In a further blow to policymakers battling Europe’s raging debt crisis — with Spain now firmly in the bailout spotlight — the downturn that began in the euro zone’s smaller economies has now become entrenched in core countries Germany and France.
The 17-nation euro zone’s private sector economy shrank for a sixth month in July. Manufacturing output nosedived, particularly in Germany, making another official recession likely.
Markit’s Eurozone Composite PMI, which combines the services and manufacturing sectors and is as a good guide to overall growth, held steady at 46.4, but manufacturing was dire and forward-looking indicators were grim.
The news from China, now one of the world’s main economic drivers and the subject of concerns about a harsh slow down, was relatively upbeat, even if it still indicated a contraction.
HSBC’s Flash China manufacturing purchasing managers index (PMI) rose to 49.5 in July from 48.2 in June, closer to the 50 level that divides expansion from contraction. The increase was driven by a jump in the output sub-index to 51.2 - the best showing since October 2011.
It was the first significant set of Chinese data in the third quarter and suggested a series of policy measures, including interest rate cuts, may be starting to work.
“(The PMI) adds to recent signs of stabilization of the Chinese economy, thus underpinning our view that the slowdown in activity will bottom out over the summer months,” said Nikolaus Keis at UniCredit.
Chinese growth cooled to 7.6 percent from a year earlier in the second quarter, its slowest pace in more than three years, but still way ahead of the United States and the euro zone - which has likely fallen back into recession.
For Nomura’s chief China economist, Zhang Zhiwei, the PMI provided further evidence that a slowdown in China’s economy bottomed out in the second quarter of 2012.
“This suggests the effect of policy easing is being transmitted to the economy and reinforces our view that growth has bottomed in Q2,” Hong Kong-based Zhang said.
The euro zone composite index has been below the 50 mark that separates growth from contraction for half a year. Data collator Markit said it suggests a quarterly GDP fall of 0.6 percent.
“July’s euro zone PMI survey supports the view that the region as a whole is in the midst of a pretty deep recession,” said Ben May, economist at Capital Economics.
A Reuters poll predicted last week the bloc’s economy would shrink by a much more modest 0.1 percent in the current quarter. Coupled with an expected 0.3 percent contraction in the second quarter, that would put the euro zone in its second recession since 2009.
The PMI for manufacturing, which drove a large part of the recovery from the last recession, fell to a three-year low.

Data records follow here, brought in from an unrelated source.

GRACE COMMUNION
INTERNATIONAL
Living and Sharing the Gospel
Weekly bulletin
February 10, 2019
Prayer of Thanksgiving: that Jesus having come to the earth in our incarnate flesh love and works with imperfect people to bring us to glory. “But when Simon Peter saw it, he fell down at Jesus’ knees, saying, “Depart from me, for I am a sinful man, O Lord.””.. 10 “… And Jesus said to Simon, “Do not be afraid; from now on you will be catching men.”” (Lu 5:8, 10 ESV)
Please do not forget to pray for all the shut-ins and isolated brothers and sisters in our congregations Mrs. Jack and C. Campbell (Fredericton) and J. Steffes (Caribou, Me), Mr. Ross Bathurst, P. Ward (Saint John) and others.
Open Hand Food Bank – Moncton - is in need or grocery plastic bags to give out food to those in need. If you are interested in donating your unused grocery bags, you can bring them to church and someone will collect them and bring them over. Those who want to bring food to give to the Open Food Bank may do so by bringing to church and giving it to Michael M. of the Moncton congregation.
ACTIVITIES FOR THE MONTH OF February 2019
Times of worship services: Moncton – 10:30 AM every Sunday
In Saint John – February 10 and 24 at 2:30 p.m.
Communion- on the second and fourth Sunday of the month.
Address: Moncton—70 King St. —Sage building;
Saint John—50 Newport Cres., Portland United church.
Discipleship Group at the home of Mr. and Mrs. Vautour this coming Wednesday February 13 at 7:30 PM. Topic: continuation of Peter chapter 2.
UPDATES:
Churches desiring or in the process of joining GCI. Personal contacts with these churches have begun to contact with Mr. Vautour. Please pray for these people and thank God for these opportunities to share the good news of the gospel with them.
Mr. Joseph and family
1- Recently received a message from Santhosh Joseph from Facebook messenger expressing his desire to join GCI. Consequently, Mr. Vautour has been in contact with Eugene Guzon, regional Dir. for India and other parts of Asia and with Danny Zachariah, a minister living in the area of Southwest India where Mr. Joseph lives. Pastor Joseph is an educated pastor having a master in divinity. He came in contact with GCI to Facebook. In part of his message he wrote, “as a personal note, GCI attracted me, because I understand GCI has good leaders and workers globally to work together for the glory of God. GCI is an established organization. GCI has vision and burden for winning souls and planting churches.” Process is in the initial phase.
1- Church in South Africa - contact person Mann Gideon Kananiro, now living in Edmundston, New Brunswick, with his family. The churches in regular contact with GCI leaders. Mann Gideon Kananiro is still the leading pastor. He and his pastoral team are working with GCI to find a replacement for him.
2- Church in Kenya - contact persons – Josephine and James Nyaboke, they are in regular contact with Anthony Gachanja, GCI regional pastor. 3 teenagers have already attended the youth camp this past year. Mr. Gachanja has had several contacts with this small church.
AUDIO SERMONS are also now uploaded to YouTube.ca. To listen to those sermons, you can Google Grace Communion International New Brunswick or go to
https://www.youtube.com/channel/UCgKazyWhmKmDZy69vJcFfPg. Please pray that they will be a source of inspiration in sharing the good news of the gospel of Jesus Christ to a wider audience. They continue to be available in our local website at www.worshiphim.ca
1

While the services PMI slightly beat expectations and was a tad higher. But it also marked a sixth straight month of contraction.

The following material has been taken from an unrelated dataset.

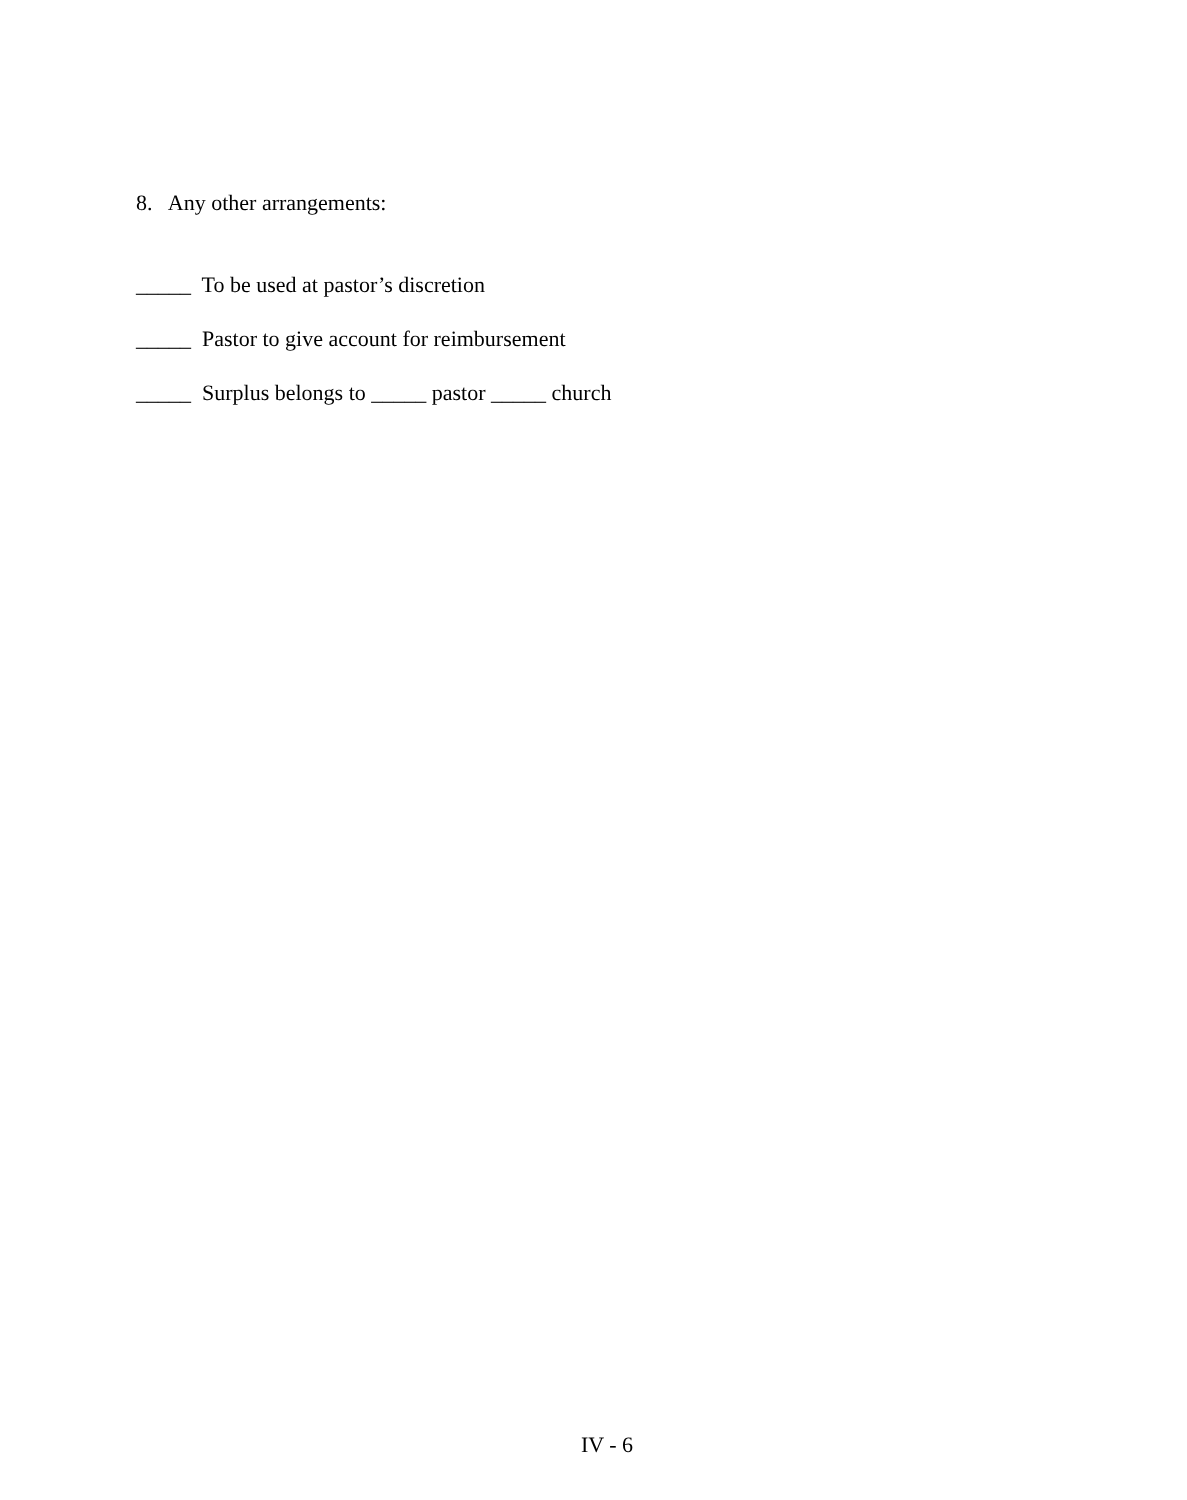8. Any other arrangements:
_____ To be used at pastor’s discretion
_____ Pastor to give account for reimbursement
_____ Surplus belongs to _____ pastor _____ church
IV - 6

Unlike China, forward-looking indicators in the surveys painted a gloomy picture. The business expectations index fell to a level previously seen when the bloc was last in recession and factory new orders slumped.
Companies also cut their work force at the fastest pace since the beginning of 2010.
“When you have all of the fiscal austerity measures ... why would you want to be hiring at this moment? The question is whether or not this is going to be a permanent state,” said Sian Fenner at Lloyds Banking Group.
Manufacturing in Germany, Europe’s largest economy, contracted at its fastest pace in over three years and its service sector, which was expected to stagnate, also shrank.
In France factory activity fell at its fastest pace since May 2009 although services grew again. Markit said that upturn was likely temporary, citing a return to business as usual after a presidential election.
The European Central Bank cut its main refinancing rate to a record low 0.75 percent and the deposit rate to zero earlier this month but most analysts see that as a token gesture that can do very little to rekindle economic growth.
A Reuters poll of economists showed the ECB will likely introduce more measures to help stimulate the economy, possibly including more cheap loans for banks.
Growth in the vast U.S. manufacturing sector probably eased this month, according to forecasts for its Flash PMI due later at 8:58 a.m. EDT (1258 GMT).